### TASK TO CARRY OUT
All records below are to be transcribed exactly, with every picture left out.

### Skeletal landmark data

..........

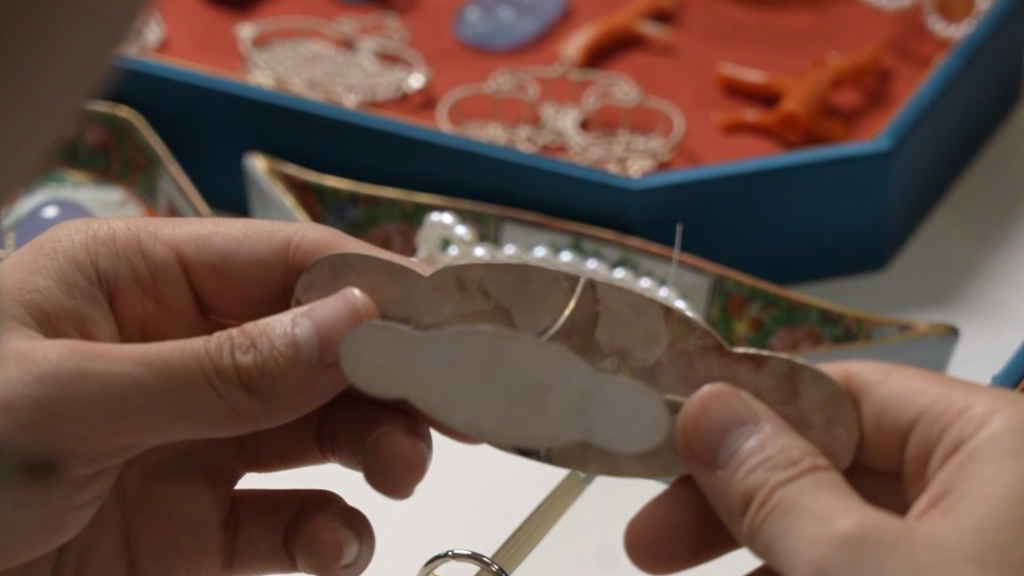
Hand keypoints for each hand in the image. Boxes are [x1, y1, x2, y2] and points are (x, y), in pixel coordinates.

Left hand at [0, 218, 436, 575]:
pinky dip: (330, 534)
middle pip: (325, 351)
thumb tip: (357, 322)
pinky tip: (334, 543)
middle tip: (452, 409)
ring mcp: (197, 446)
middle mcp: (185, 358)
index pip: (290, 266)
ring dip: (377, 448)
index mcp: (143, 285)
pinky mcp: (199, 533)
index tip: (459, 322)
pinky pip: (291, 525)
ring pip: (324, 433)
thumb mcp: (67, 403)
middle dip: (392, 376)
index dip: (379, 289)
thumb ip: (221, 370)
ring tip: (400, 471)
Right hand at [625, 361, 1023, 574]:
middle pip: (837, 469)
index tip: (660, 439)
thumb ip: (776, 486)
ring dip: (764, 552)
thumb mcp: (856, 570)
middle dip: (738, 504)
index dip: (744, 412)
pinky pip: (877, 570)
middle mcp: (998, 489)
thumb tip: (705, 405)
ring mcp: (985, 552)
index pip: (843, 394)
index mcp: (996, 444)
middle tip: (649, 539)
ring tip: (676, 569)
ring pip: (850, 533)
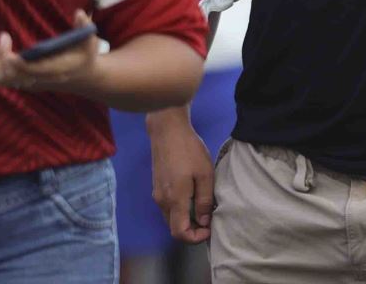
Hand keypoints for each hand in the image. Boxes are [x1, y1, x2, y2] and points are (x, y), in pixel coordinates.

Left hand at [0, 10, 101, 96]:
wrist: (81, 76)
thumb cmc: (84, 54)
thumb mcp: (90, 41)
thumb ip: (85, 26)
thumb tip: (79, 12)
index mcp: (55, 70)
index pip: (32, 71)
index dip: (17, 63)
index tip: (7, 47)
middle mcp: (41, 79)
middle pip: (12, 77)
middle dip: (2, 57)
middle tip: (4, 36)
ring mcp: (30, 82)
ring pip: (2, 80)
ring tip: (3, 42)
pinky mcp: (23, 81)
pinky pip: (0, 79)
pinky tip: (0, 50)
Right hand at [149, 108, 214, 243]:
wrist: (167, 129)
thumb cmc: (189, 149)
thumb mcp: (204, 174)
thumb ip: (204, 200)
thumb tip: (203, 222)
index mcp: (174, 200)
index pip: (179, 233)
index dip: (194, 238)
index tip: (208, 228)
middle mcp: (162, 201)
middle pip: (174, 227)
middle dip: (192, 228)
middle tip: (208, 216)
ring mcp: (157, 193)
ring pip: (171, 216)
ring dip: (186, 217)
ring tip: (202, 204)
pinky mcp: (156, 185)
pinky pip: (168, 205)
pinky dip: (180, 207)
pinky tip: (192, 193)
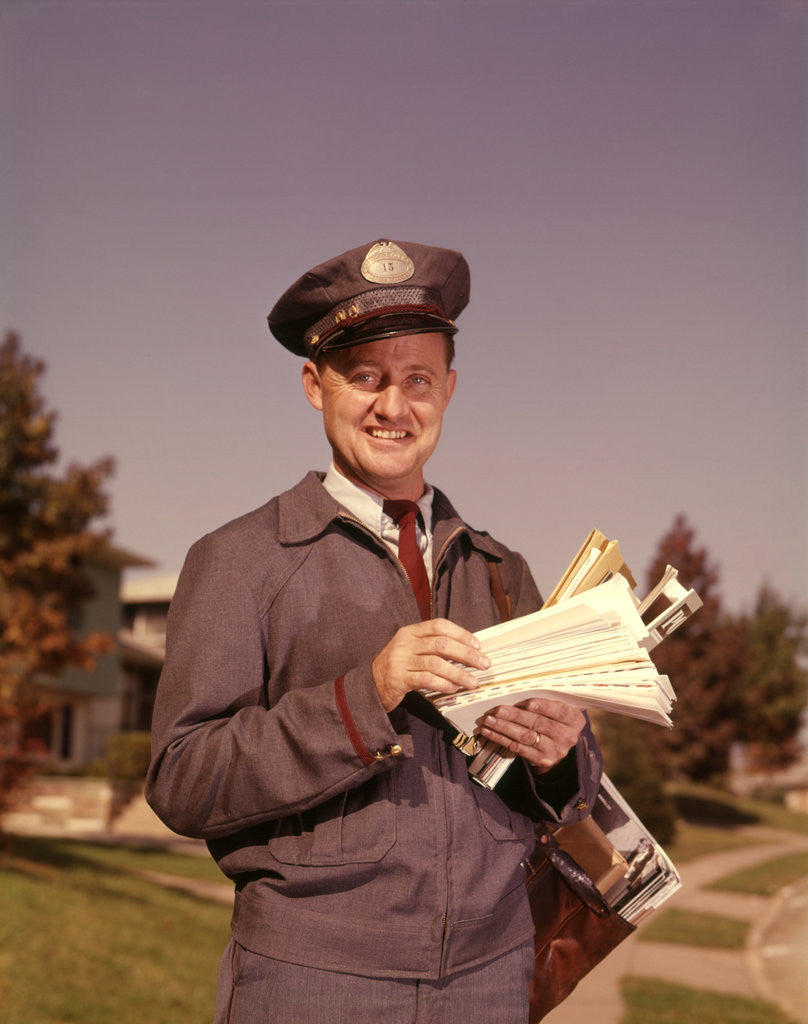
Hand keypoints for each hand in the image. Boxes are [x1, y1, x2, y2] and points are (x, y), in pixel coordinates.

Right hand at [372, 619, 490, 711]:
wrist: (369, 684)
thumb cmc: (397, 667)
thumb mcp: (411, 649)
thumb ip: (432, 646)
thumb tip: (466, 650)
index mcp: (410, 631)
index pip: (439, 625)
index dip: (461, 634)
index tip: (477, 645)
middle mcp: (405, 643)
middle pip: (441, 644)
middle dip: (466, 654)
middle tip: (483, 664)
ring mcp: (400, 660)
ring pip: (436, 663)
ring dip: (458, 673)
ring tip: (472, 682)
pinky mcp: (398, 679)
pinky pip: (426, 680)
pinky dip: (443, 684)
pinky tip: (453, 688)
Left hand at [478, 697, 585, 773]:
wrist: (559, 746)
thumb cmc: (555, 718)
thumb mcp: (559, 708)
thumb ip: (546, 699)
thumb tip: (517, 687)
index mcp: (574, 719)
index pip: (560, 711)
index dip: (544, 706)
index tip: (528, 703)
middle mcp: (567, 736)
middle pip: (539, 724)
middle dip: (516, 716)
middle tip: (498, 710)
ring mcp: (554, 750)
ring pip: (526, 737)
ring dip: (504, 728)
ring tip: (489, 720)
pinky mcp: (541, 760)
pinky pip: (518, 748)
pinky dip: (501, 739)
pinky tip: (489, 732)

..........

### RESULT OF THIS EXERCISE
Hand keypoints for each hand in the image. Boxes are [x1, y1, x2, y2] and points are (x, y), in pixel coordinates.

Left hand at [0, 218, 436, 575]:
pinky dip: (330, 534)
middle pip: (325, 351)
thumb tip: (357, 322)
pinky tip: (334, 543)
middle tip: (452, 409)
ring mcp: (197, 446)
middle mcp: (185, 358)
index pip: (290, 266)
ring dip: (377, 448)
index mcp: (143, 285)
pinky mcp: (199, 533)
index tip: (459, 322)
pinky pip: (291, 525)
ring pip: (324, 433)
thumb mcp: (67, 403)
middle dip: (392, 376)
index dip: (379, 289)
thumb ip: (221, 370)
ring tip: (400, 471)
Right hand at [625, 361, 1023, 574]:
middle pip: (837, 469)
index tip: (660, 439)
thumb ip: (776, 486)
ring dip: (764, 552)
thumb mcp: (856, 570)
middle dip: (738, 504)
index dip: (744, 412)
pinky pip: (877, 570)
middle mcp: (998, 489)
thumb tip: (705, 405)
ring mcp: (985, 552)
index pip: (843, 394)
index mcp: (996, 444)
middle tip: (649, 539)
ring tip: (676, 569)
ring pip: (850, 533)
Hand keypoints for each hand in the image. Boxes are [x1, y1, x2, y2] and points are (x, y), in pixel coordinates.

Left hand at [0, 10, 101, 96]:
wrist: (81, 76)
thumb cmc: (84, 54)
thumb mcp: (90, 41)
thumb ip: (85, 26)
thumb tip: (79, 12)
index mcp: (55, 70)
index pip: (32, 71)
index dip: (17, 63)
index tip: (7, 47)
middle mcp: (41, 79)
middle pip: (12, 77)
middle dip: (2, 57)
middle tip: (4, 36)
ring mcp: (30, 82)
ring pip: (2, 80)
ring tip: (3, 42)
pinky mcp: (23, 81)
pinky pip: (0, 79)
pinky tip: (0, 50)
Right hand at [149, 108, 214, 243]:
wrist: (167, 129)
thumb cmc: (189, 149)
thumb mcp: (204, 174)
thumb ip: (204, 200)
thumb tip: (203, 222)
index mcp: (174, 200)
index pip: (179, 233)
index dip: (194, 238)
index tip: (208, 228)
middle mcp: (162, 201)
middle pip: (174, 227)
middle dip: (192, 228)
middle tip: (208, 216)
ring mcp: (157, 193)
ring pip: (171, 216)
ring dip: (186, 217)
ring tip: (202, 204)
pinky mcp: (156, 185)
pinky pip: (168, 205)
pinky dip: (180, 207)
pinky tip: (192, 193)
Hand keypoints for each hand in the image. Boxes are [x1, y1, x2, y2] and points are (x, y), in pixel coordinates.

Right hand at [372, 619, 490, 711]:
wrist: (369, 684)
thumb cmc: (397, 667)
thumb mcp: (411, 649)
thumb ip: (432, 646)
thumb tip: (466, 650)
index mcp: (410, 631)
index pip: (439, 625)
index dip: (461, 634)
index tip: (477, 645)
middle mcp: (405, 643)
middle pip: (441, 644)
middle dip: (466, 654)
middle tip: (483, 664)
ring mcp: (400, 660)
ring pip: (436, 663)
ring dip: (458, 673)
ring tip: (472, 682)
pinky mcp: (398, 679)
pinky pip: (426, 680)
pinky dip: (443, 684)
pinky tip: (453, 688)
Left hand at [478, 697, 585, 773]:
wrist: (559, 746)
thumb cmc: (555, 718)
thumb mcp: (559, 708)
thumb ip: (546, 699)
thumb tip: (517, 687)
index mcp: (574, 719)
index pip: (560, 711)
index dip: (544, 706)
index tip: (528, 703)
middle mcp: (567, 736)
middle pip: (539, 724)
middle dip: (516, 716)
middle tip: (498, 710)
ring mcp: (554, 750)
ring pip: (526, 737)
ring dip: (504, 728)
ring tip: (489, 720)
pinky mcp: (541, 760)
pinky pip: (518, 748)
pinky dip: (501, 739)
pinky tip: (489, 732)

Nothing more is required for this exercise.